Exercise
Copy out every line of the data that has the word "pode" somewhere in it.

[Data records]
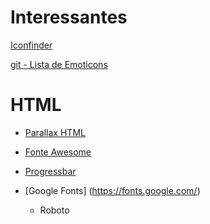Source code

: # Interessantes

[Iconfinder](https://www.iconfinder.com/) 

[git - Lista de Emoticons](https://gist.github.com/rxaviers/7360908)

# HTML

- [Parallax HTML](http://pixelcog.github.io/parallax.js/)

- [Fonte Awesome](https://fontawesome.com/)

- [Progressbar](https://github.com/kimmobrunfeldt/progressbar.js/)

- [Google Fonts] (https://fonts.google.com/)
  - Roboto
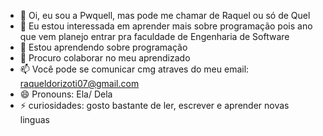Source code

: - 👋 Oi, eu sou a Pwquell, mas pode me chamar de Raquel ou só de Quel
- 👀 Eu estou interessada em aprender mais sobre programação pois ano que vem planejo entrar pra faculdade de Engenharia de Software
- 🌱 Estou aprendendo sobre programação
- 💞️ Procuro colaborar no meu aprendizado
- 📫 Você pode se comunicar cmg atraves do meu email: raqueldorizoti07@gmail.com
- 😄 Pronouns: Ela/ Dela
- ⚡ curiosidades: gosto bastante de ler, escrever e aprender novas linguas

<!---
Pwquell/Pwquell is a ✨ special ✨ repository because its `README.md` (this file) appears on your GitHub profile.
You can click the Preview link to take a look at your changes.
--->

* * *

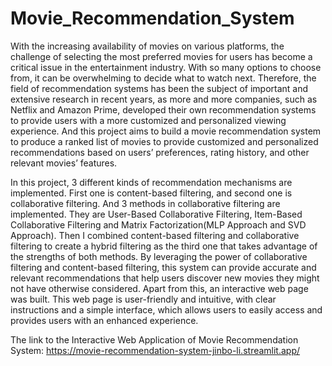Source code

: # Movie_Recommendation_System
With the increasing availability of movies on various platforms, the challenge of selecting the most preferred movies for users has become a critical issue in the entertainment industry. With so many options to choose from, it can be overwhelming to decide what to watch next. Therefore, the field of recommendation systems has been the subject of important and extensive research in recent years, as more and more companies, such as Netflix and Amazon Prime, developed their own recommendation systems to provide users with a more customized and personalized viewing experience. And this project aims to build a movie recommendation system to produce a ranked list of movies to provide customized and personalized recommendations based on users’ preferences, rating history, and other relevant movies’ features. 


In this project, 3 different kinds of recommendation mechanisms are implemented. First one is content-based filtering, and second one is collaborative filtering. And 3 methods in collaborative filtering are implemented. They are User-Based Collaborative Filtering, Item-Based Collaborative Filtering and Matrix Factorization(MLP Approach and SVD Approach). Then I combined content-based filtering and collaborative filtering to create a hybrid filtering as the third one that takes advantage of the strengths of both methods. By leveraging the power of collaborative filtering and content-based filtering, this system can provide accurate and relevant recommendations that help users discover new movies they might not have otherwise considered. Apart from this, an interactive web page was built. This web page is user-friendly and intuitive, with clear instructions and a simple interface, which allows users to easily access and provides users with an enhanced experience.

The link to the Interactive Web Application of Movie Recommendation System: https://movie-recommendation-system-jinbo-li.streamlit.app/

Response
: - 👋 Oi, eu sou a Pwquell, mas pode me chamar de Raquel ou só de Quel
- 📫 Você pode se comunicar cmg atraves do meu email: raqueldorizoti07@gmail.com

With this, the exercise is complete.